- _Problem to solve_
In the entries below, some lines hold the string "tecnologia"; please say how many, giving the number and nothing else.

(Page images and extracted text)
──────────────────────────────

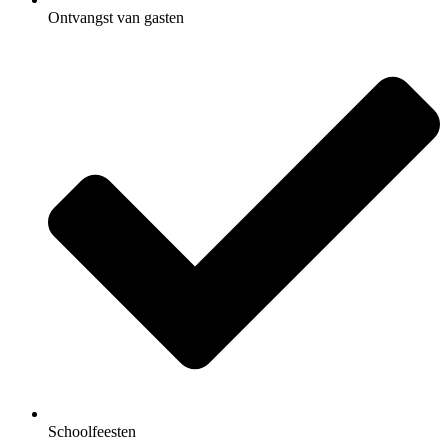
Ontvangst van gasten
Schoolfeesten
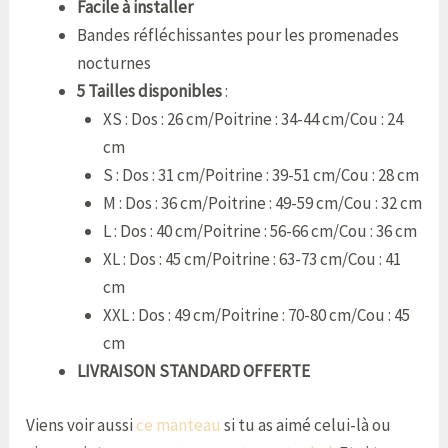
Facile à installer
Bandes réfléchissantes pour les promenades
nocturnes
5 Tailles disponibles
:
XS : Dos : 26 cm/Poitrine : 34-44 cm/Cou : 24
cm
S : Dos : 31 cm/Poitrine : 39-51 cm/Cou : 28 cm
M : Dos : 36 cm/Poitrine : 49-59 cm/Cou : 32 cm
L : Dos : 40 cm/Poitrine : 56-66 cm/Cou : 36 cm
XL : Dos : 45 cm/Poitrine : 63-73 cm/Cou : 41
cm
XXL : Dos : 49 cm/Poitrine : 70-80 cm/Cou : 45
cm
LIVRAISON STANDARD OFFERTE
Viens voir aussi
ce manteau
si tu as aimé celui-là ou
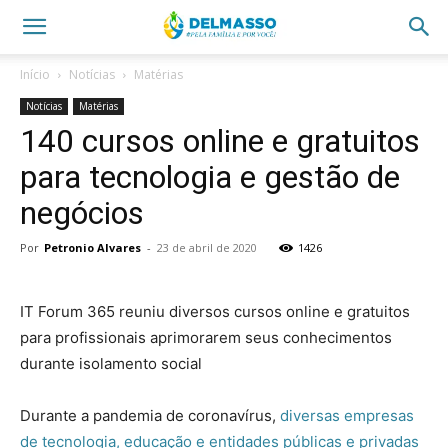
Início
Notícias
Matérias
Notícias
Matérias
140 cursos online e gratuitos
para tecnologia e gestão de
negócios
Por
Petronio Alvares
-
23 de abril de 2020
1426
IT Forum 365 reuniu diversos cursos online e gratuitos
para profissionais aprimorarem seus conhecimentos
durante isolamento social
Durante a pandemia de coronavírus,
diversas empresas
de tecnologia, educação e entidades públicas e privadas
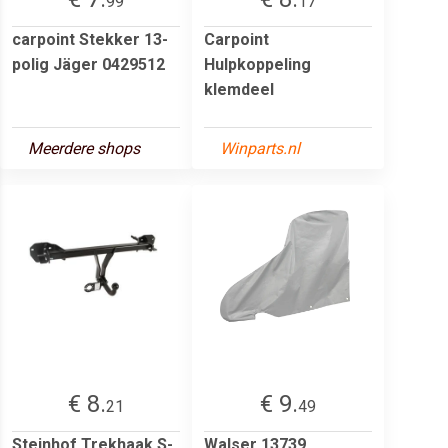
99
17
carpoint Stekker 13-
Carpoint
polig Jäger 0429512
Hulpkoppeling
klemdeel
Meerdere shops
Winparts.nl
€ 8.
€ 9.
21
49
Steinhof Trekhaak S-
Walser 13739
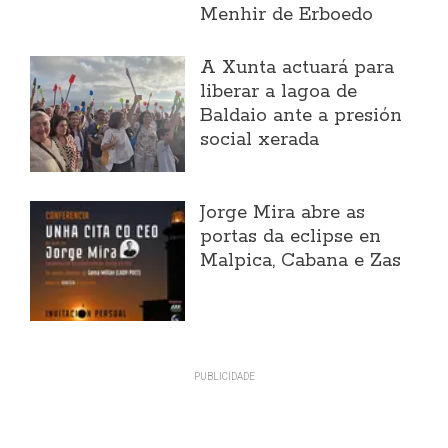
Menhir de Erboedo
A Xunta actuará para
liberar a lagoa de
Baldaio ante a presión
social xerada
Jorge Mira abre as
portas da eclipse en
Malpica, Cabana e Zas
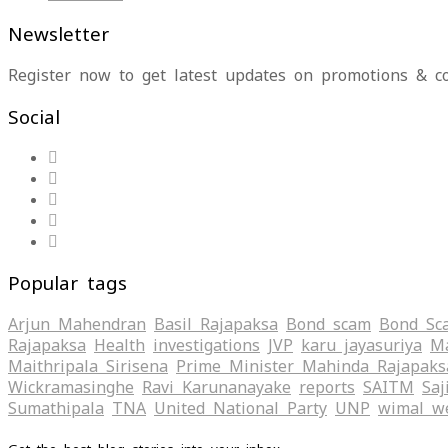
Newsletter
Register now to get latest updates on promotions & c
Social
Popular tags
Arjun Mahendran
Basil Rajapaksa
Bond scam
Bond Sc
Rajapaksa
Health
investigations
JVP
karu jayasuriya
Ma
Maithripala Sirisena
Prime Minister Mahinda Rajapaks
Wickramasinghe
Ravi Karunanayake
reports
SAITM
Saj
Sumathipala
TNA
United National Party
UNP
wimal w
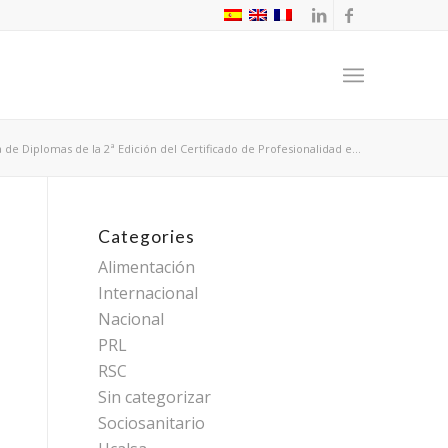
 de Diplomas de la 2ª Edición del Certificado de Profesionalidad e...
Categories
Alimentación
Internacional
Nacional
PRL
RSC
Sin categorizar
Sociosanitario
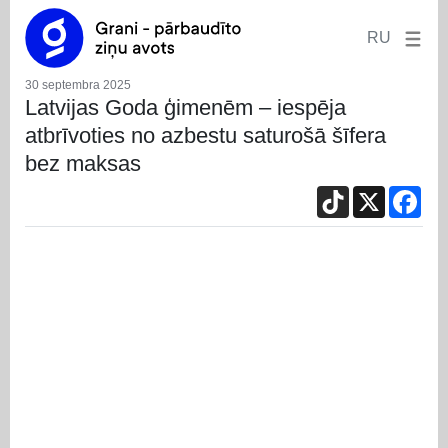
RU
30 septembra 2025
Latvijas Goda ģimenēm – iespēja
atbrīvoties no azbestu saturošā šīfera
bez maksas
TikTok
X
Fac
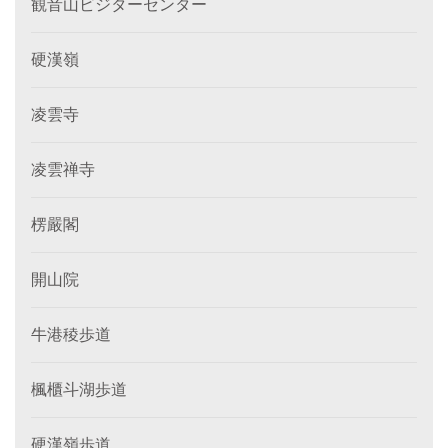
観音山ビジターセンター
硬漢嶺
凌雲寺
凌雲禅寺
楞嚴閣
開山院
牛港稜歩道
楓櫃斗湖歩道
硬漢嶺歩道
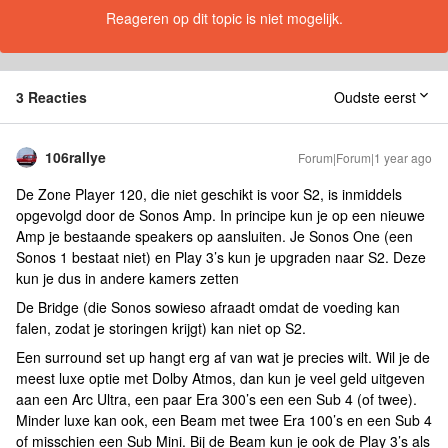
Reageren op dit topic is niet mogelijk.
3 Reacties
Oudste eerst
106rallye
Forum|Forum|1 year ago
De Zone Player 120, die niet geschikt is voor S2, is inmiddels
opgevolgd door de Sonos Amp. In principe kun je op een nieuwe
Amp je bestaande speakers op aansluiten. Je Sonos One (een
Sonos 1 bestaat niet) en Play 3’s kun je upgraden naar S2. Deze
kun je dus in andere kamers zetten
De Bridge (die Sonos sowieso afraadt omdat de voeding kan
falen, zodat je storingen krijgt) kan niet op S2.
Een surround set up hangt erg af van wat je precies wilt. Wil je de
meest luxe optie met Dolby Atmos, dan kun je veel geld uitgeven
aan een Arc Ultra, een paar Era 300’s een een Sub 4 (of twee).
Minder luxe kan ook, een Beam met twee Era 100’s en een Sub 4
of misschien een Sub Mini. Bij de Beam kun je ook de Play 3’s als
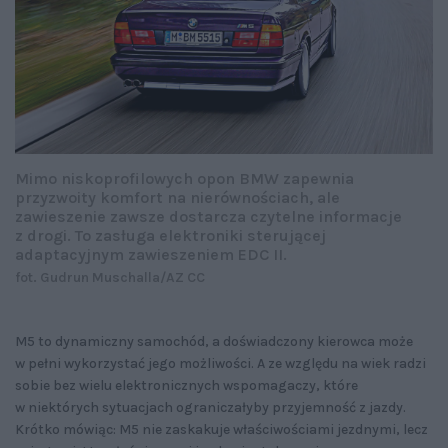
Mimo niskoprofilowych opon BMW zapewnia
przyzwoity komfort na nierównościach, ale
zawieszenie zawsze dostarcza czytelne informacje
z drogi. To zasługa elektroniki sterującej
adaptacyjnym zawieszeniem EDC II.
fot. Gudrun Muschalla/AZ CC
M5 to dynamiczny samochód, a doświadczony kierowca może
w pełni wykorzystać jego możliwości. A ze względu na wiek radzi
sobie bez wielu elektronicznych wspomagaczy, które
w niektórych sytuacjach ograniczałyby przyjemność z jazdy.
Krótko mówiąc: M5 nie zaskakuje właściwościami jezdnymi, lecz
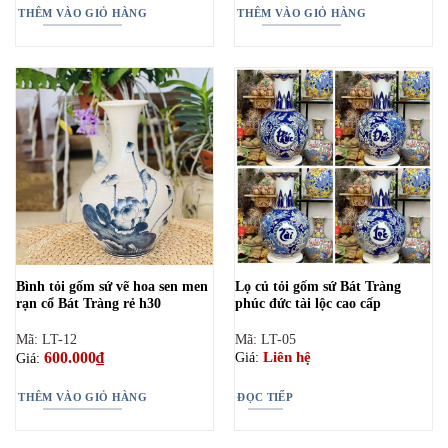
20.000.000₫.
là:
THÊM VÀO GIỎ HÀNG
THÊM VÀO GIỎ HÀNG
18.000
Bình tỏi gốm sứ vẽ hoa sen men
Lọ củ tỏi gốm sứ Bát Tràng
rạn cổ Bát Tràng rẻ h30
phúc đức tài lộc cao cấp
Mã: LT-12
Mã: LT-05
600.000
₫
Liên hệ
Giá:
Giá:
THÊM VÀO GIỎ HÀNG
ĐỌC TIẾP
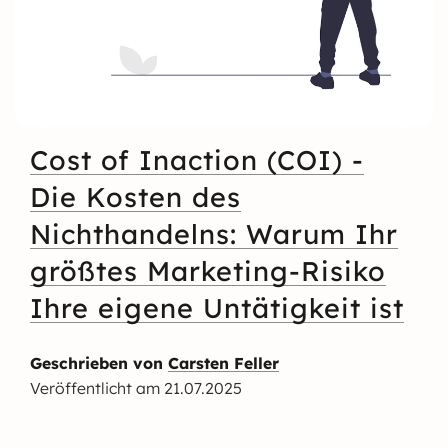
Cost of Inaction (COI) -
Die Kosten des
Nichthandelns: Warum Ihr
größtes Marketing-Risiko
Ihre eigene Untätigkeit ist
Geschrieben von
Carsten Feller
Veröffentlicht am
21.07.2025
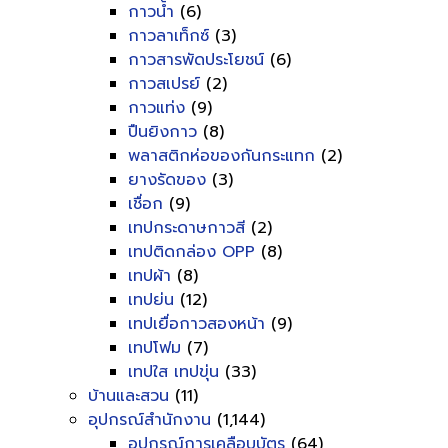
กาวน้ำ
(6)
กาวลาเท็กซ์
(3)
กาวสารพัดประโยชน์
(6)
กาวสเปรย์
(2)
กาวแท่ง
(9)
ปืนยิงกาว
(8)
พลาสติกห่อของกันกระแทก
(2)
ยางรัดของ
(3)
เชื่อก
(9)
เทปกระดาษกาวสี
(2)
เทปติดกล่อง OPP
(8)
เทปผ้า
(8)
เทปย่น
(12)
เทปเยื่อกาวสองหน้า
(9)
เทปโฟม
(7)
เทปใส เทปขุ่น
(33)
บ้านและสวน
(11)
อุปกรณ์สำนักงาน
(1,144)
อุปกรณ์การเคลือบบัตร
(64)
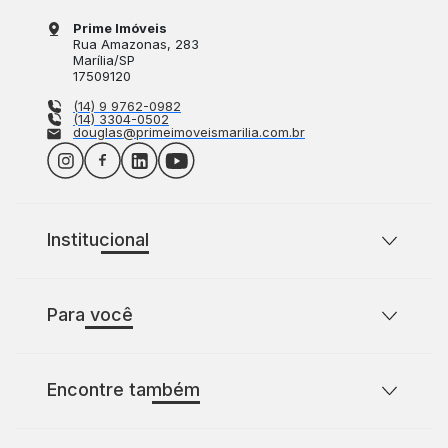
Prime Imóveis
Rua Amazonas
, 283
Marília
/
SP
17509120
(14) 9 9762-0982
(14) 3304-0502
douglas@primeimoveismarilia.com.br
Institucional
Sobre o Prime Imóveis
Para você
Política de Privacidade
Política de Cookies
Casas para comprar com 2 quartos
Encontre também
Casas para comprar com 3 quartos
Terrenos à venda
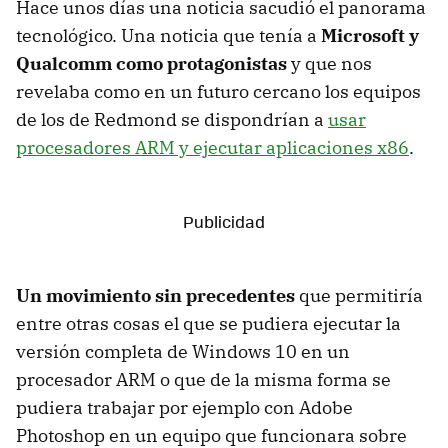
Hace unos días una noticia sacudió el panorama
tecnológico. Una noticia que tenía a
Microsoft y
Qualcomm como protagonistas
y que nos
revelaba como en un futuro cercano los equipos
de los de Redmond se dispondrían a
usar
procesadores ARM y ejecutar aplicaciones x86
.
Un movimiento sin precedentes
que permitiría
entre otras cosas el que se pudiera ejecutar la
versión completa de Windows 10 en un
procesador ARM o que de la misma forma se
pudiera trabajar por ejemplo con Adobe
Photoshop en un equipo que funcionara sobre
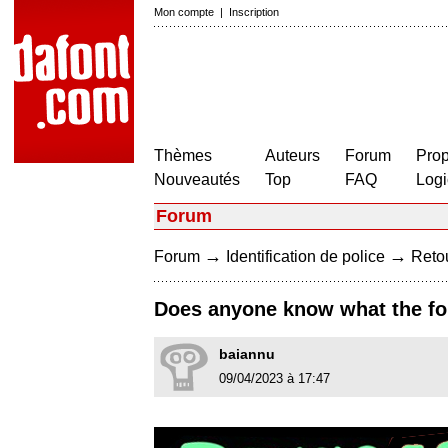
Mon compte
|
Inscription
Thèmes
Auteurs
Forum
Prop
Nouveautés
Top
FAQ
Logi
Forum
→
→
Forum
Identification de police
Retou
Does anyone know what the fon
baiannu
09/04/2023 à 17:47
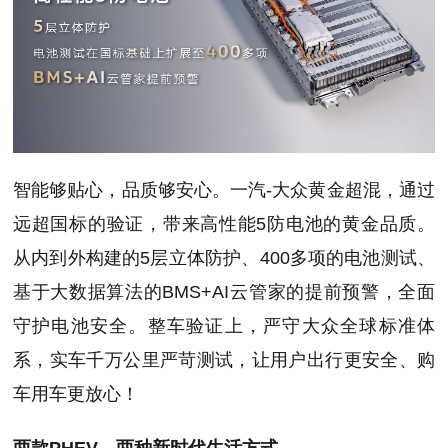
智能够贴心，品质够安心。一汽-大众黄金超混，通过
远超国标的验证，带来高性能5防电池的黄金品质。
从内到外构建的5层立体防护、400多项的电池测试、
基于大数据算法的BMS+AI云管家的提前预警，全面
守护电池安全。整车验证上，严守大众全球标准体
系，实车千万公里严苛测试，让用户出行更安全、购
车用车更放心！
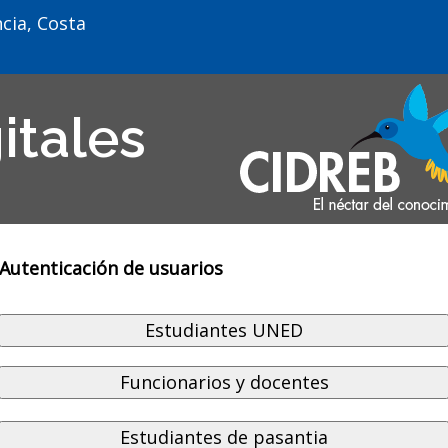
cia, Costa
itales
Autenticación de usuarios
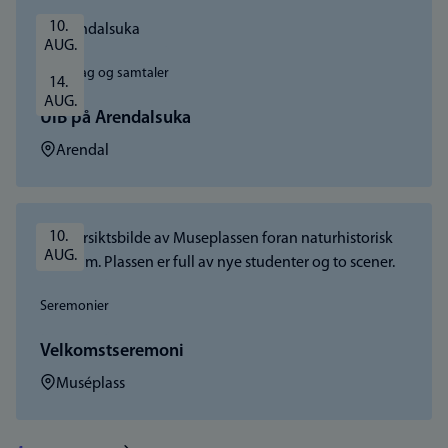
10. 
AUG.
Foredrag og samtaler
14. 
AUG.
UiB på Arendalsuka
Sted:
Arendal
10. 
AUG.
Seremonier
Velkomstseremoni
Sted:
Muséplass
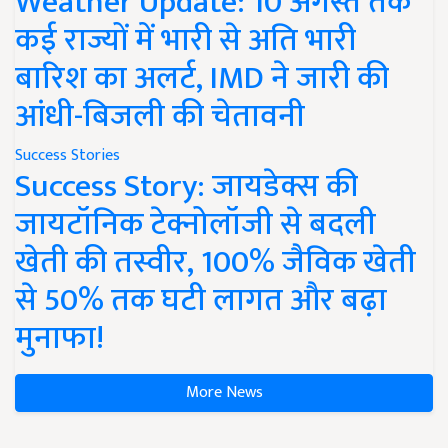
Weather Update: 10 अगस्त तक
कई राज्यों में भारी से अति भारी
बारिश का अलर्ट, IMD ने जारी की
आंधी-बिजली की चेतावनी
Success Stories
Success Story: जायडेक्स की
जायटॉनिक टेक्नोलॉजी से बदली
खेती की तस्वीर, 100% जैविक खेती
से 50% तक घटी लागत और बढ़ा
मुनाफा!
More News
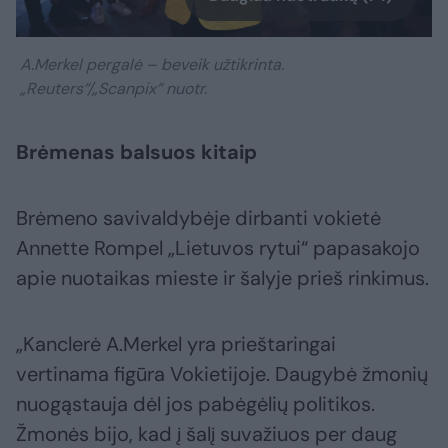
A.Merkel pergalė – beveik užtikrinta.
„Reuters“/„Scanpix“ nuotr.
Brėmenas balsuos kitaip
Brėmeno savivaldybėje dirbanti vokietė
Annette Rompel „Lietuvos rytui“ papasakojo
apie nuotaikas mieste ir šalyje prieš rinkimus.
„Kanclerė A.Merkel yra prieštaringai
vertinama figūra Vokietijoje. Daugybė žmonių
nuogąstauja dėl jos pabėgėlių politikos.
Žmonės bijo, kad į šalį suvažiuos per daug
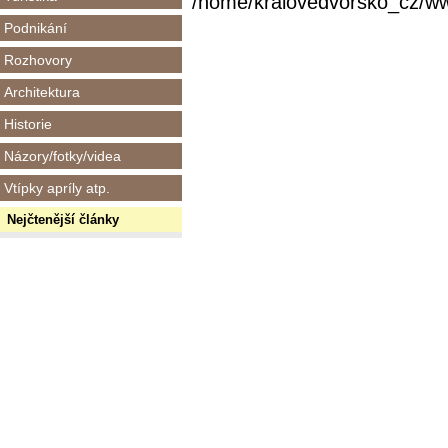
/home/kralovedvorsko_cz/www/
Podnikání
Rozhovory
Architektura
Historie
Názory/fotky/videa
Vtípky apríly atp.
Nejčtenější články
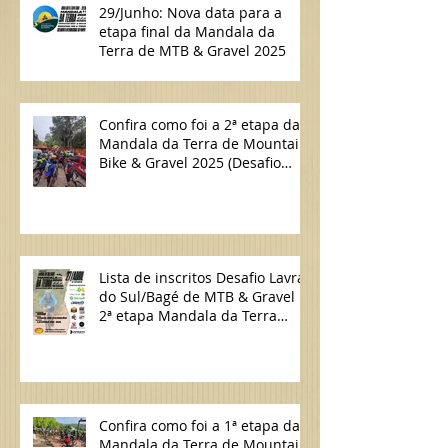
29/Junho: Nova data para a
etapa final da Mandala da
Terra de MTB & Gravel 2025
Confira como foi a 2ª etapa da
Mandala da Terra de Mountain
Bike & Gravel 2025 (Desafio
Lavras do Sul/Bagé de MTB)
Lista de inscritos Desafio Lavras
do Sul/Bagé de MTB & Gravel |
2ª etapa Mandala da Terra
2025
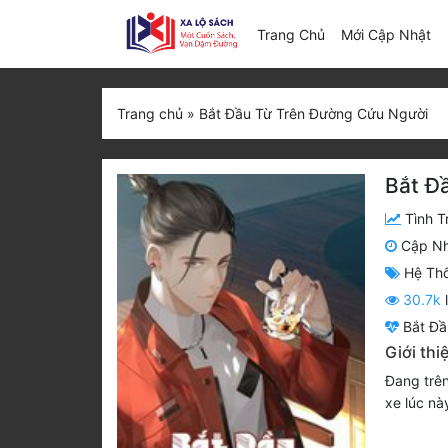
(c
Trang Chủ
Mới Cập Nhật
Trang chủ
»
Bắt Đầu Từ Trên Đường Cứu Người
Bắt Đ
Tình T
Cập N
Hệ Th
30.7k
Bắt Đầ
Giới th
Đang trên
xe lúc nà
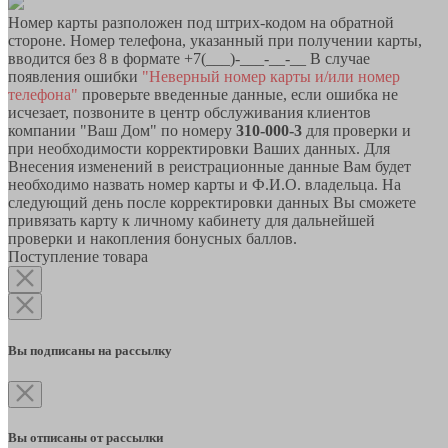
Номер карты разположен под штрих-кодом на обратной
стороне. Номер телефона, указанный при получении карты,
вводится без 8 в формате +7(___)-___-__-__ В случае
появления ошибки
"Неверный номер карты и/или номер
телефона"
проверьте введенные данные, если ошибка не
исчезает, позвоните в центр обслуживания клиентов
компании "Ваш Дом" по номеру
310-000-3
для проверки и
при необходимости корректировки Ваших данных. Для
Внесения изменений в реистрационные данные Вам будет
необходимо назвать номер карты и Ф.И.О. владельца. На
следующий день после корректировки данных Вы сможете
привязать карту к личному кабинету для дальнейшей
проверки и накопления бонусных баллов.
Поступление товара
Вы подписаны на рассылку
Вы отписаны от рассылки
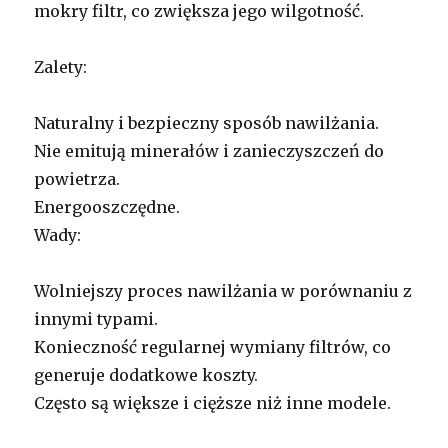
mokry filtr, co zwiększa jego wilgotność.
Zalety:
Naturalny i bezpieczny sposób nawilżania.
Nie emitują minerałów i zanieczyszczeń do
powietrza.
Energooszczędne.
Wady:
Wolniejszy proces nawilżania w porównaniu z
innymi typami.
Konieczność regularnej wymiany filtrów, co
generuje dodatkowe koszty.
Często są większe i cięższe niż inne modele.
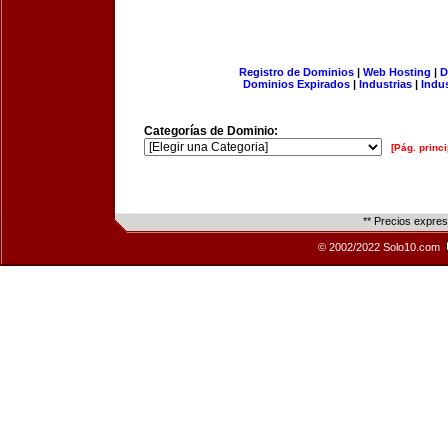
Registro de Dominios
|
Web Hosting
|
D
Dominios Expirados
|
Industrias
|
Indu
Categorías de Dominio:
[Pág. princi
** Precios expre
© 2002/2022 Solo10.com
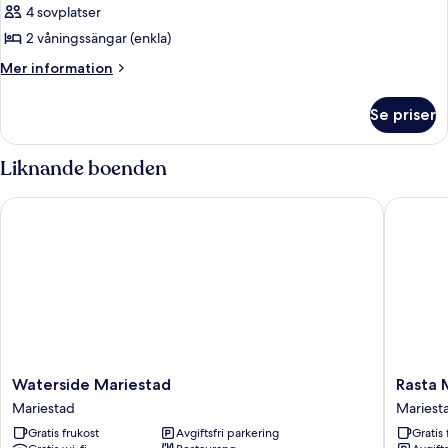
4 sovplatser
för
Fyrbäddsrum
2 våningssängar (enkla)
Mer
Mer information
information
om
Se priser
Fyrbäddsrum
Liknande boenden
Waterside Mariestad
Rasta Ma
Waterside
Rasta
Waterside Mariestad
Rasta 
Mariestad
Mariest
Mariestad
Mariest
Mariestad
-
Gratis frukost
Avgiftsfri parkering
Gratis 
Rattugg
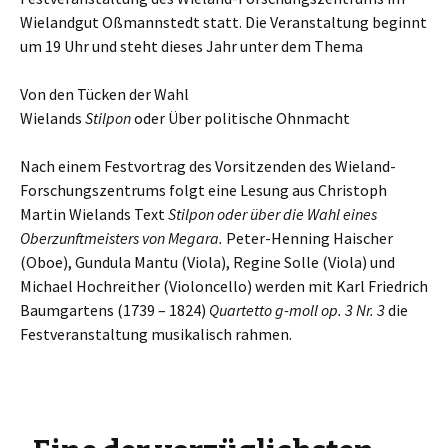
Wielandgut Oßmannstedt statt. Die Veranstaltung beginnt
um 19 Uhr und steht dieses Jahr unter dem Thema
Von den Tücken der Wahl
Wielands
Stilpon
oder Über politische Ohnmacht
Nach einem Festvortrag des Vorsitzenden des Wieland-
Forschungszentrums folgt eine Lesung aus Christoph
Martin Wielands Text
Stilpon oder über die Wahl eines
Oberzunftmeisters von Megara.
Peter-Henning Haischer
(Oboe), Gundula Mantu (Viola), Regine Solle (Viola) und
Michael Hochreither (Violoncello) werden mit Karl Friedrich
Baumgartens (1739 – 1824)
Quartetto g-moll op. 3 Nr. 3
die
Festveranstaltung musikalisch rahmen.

──────────────────────────────

- _Task output_
2